For instance, there are two ways of being wrong, yet the cost of each can be very different. Predicting a support ticket is urgent when it's not creates extra burden for the team. On the other hand, predicting a ticket is not urgent when it really is could lower customer satisfaction and increase churn.
Balancing these types of business costs and benefits is a lot more relevant than simply trading precision and recall. In scenarios where taking an action by mistake is too expensive, we might want our algorithm to be stringent — meaning no action is taken unless we are really sure, even if this means missing opportunities.
Build Trust in AI
Imagine you have made tremendous progress with the support ticket AI project. You have gathered lots of data on past tickets, built an algorithm that predicts if a ticket is urgent, and the algorithm also picks the best response out of a few templates. The model works.
But will it be used? How do you embed such an algorithm within the team's workflow?
When designing an AI project, you should consider human-algorithm interaction. One of the most important aspects of an AI project is algorithm effectiveness and usability — an algorithm will not be effective if it is not adopted by users, regardless of model accuracy. Users and human experts can greatly enhance algorithm effectiveness. This could be due to domain knowledge not captured by data, like salespeople who have a personal connection with their customers.

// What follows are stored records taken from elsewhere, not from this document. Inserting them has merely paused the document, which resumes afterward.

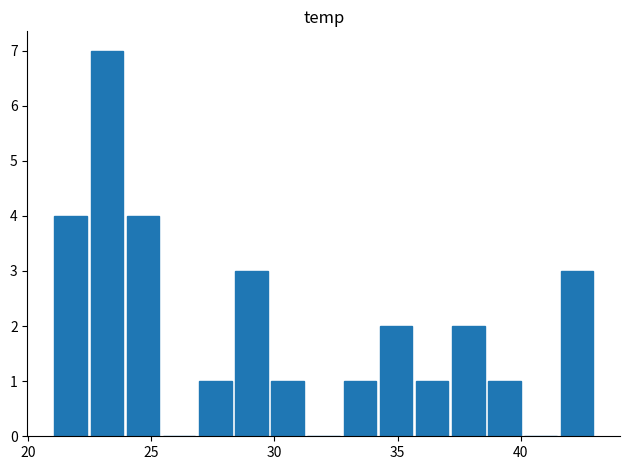

What is the greatest value displayed?

7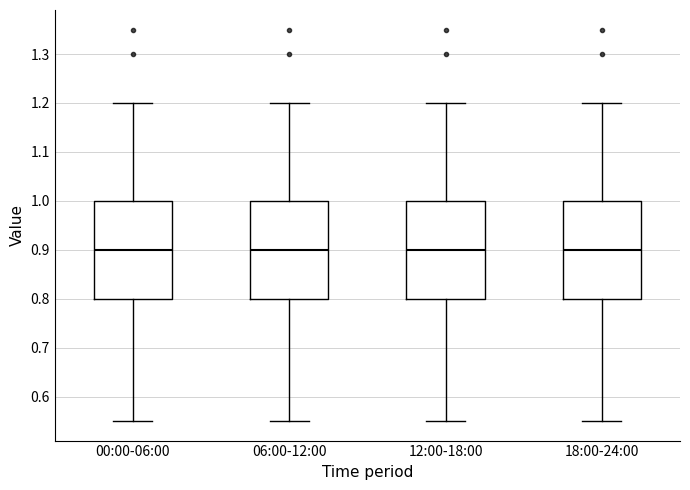

Where does the upper whisker of the box for 06:00-12:00 end on the y-axis? The values are not printed on the chart, so give them approximately, as read against the axis.

1.20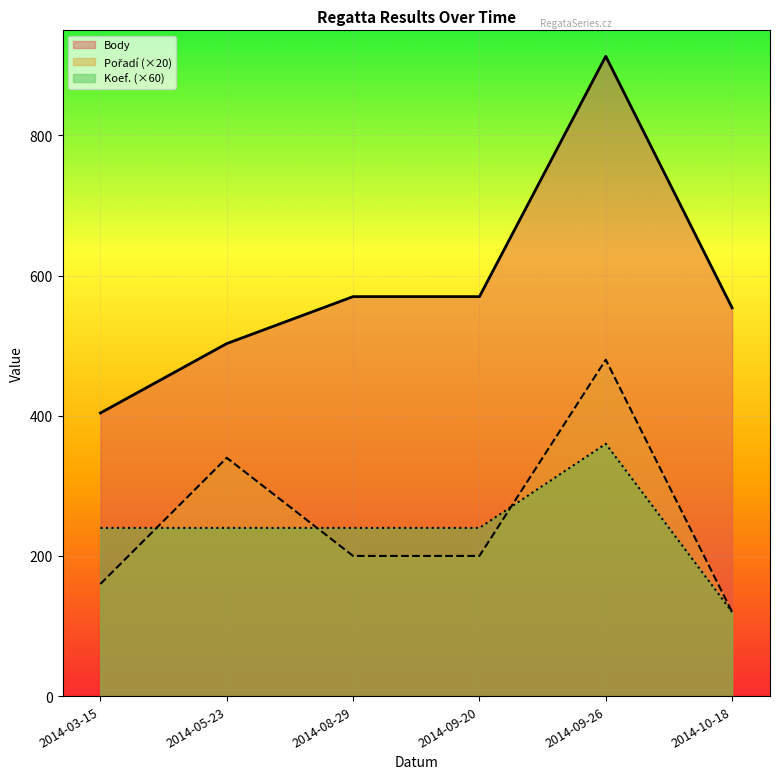

What value does the Pořadí series have at 2014-10-18, to the nearest 10?

120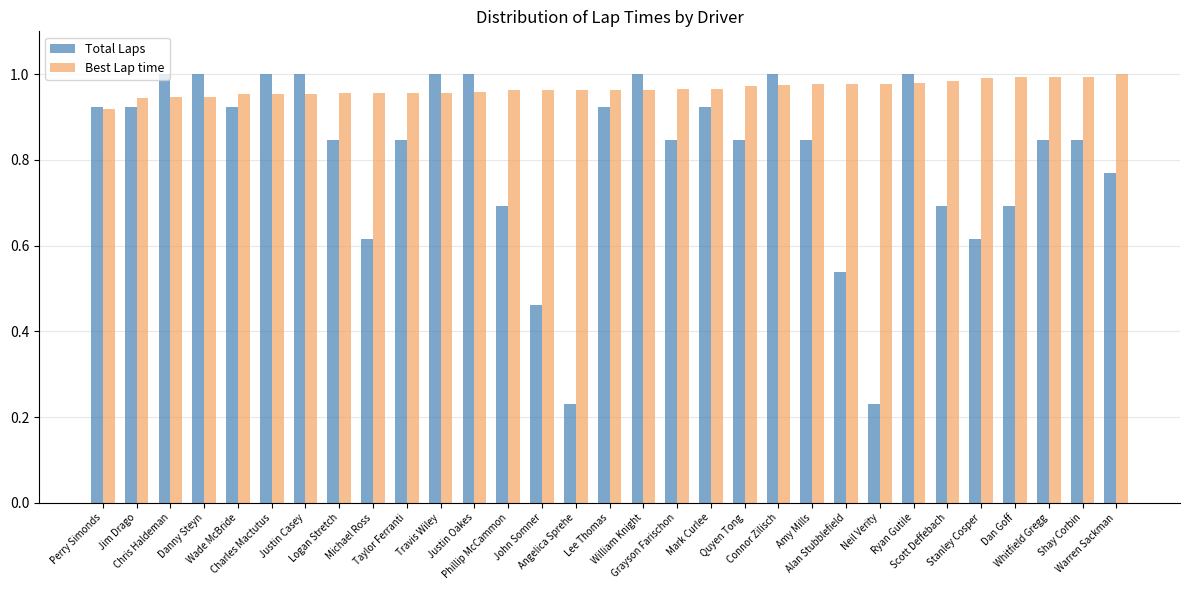

At how many categories does at least one series exceed 0?

31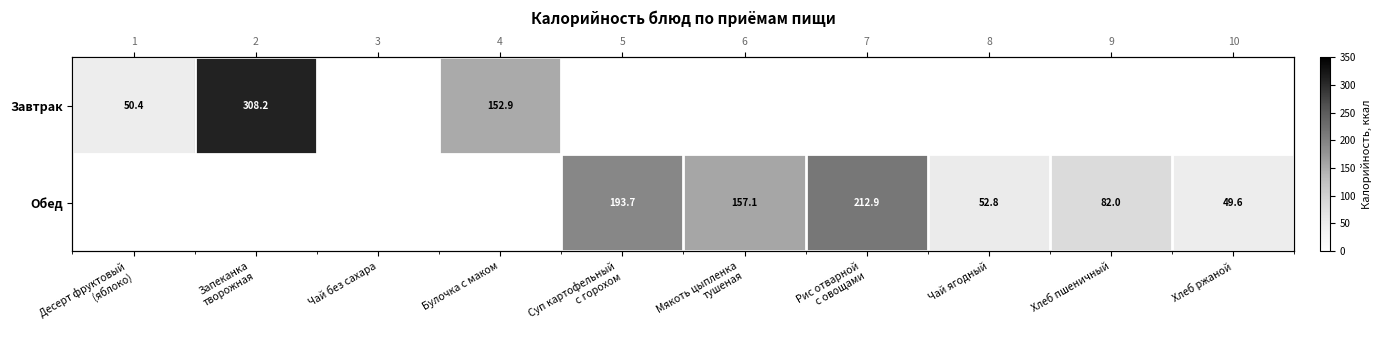

How many values in the Завтрак series exceed 0?

3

In addition, there is something humans effortlessly do that algorithms cannot (yet) automate. Humans are much better at cause-effect analysis and at coming up with causal explanations. While we are not always right, our mechanistic interpretation — or, simply, common sense — provides us with some defense against spurious correlations, where in a dataset with many variables, some would show correlation merely by chance.
Take this jellybean problem as an example. We’d find the notion that jellybeans are linked to acne absurd, as we can not come up with a plausible mechanistic explanation of such a cause-effect relationship.

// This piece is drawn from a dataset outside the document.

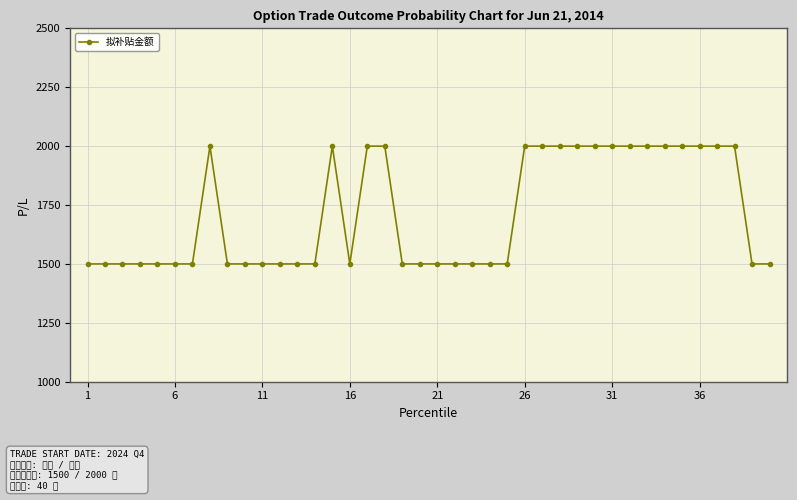

What is the minimum value shown in the chart?

1500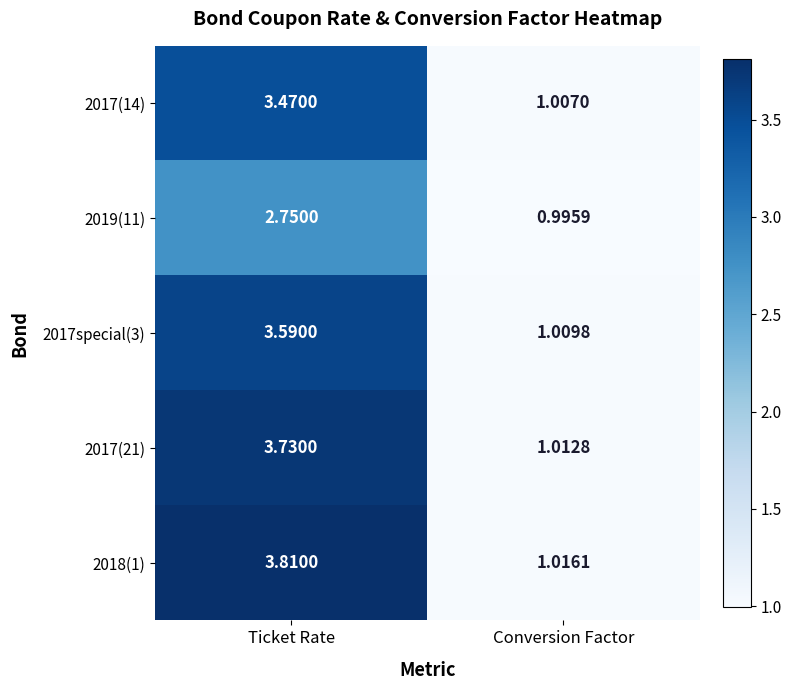

Is the value of 2017(21) at Ticket Rate greater than the value of 2017special(3) at Ticket Rate?

Yes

So how can we put a human in the middle and build trust between AI and users?
- Choose model algorithms that are easier to interpret, especially those that allow deriving intuitive rules that can be reviewed by an expert (like this expert-augmented model that combines a decision tree algorithm with clinician experts to predict risk of intensive care unit patients).

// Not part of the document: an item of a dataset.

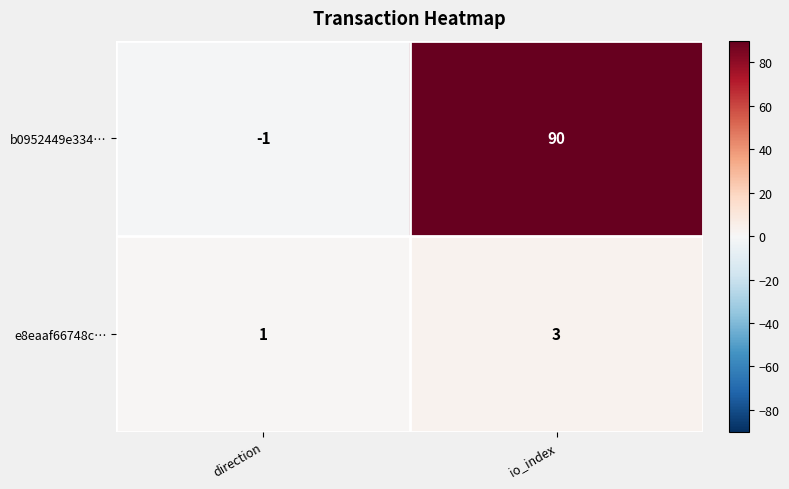

The e8eaaf66748c… series shows 4 at io_index. True or false?

False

- Involve humans to translate AI scores and recommendations into snippet explanations. Here's an example: "This support case is urgent because the user is a paying customer for two years, and their product activity has decreased by 50 percent in the last month."
- Have an interactive interface that accepts user inputs and adjusts model behavior on the fly. If a support case is classified to be urgent, for instance, allow a human reviewer to approve or downgrade it.
- Don't expect the algorithm to be static. Constantly incorporate user inputs into continuous learning algorithms (like reinforcement learning) to update the model. For example, the algorithm can detect and learn when human reviewers are consistently downgrading certain support cases classified as urgent.
So remember, it's okay to start small and narrow. Design a specialized algorithm for your specific task, and plan your AI around its anticipated mistakes to maximize business impact. Instead of rounds of parameter tuning to eke out a higher accuracy invest in designing how the algorithm and user interact in a live production system. Hopefully these principles will help kick-start your new AI initiative.